RELOCATING AND DEMONSTRATING SOFTWARE ARCHITECTURE

Consistent with the sequence in IEC 62304, the 2023 Final Guidance moved the System and Software Architecture Design Chart below Software Requirements Specification, reflecting the role of Software Architectural Design in the standard as a high-level design document.

In response, we believe, to submissions including software architectures that are in a native viewing format generated from modeling packages, FDA reminds sponsors to provide software architectures in a format that aligns with eCopy guidelines and references the “eCopy Program for Medical Device Submissions” guidance.

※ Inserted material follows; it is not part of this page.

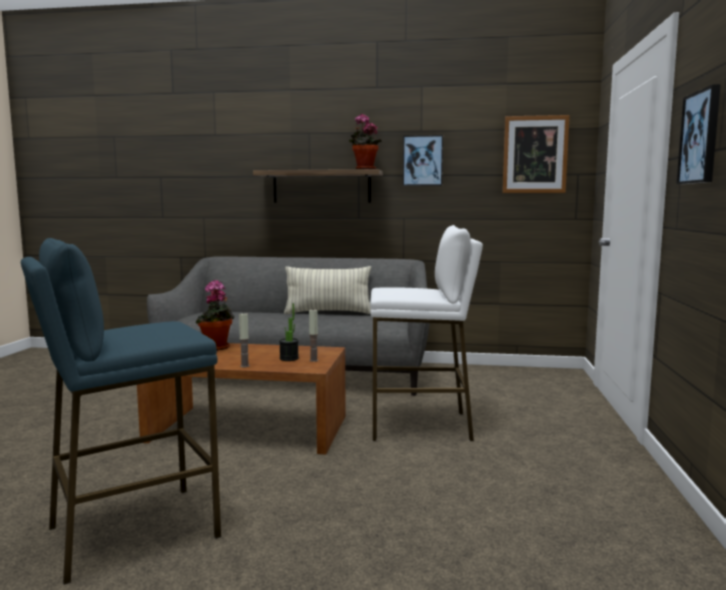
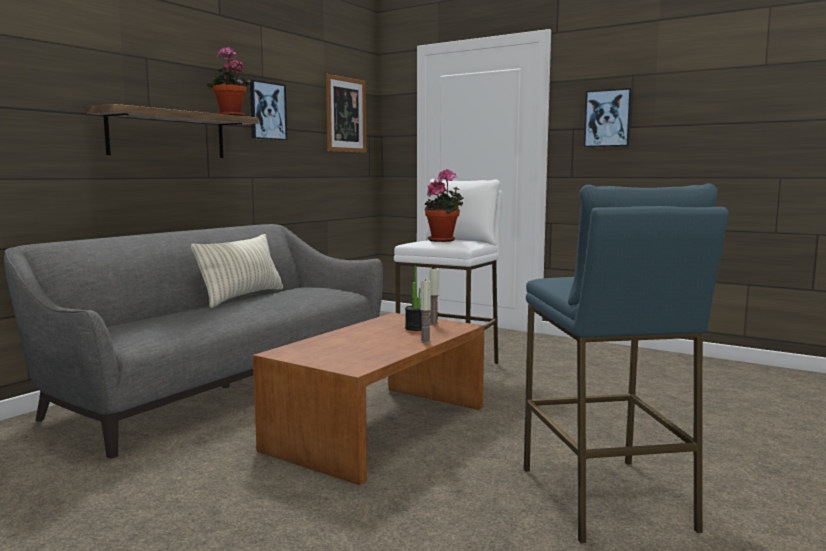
camera: 65 degrees left, 0 degrees up
(217, 348) = (325, 344): potted plant -> potted plant (444, 240)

In the 2023 Final Guidance, Appendix B is still dedicated to providing software architecture diagram chart examples, but it provides just three examples, representing two SiMD and one SaMD device, reduced from the five examples in the 2021 Draft Guidance.

ADDRESSING UNRESOLVED ANOMALIES

Section VI.J of the 2023 Final Guidance largely rewrites the expectations for residual anomalies (i.e., anomalies or defects that remain in the software as intended for use) as compared to the 2021 Draft Guidance. The discussion of residual anomalies now reads very much like a Corrective Action / Preventive Action (CA/PA) process and includes description, investigation (including root cause), impact on safety and effectiveness, risk evaluation, and rationale for anomalies remaining in the software. The 2023 Final Guidance continues to reference ANSI/AAMI SW91 (“Classification of defects in health software”) as a means for categorizing anomalies.

CONCLUSION – A SENSE OF URGENCY

As previously stated, we consider the 2023 Final Guidance to be equivalent to the 2021 Draft Guidance in most respects. Where firms have moved forward with implementing the 2021 Draft Guidance, however, we recommend an analysis of the differences we describe above that are included in the 2023 Final Guidance and how those differences may influence software development and submission processes. Where firms have not yet implemented the 2021 Draft Guidance and are just now evaluating their processes against the guidance, we encourage an expedited gap analysis of the firm’s current software development and submission processes versus the 2023 Final Guidance.

In its announcement of the release of the 2023 Final Guidance, FDA stated the Agency would begin requesting information in submissions consistent with the 2023 Final Guidance on August 13, 2023. We, therefore, encourage a sense of urgency in closing any identified gaps, especially if the firm plans any medical device submissions to FDA as soon as August 13, 2023.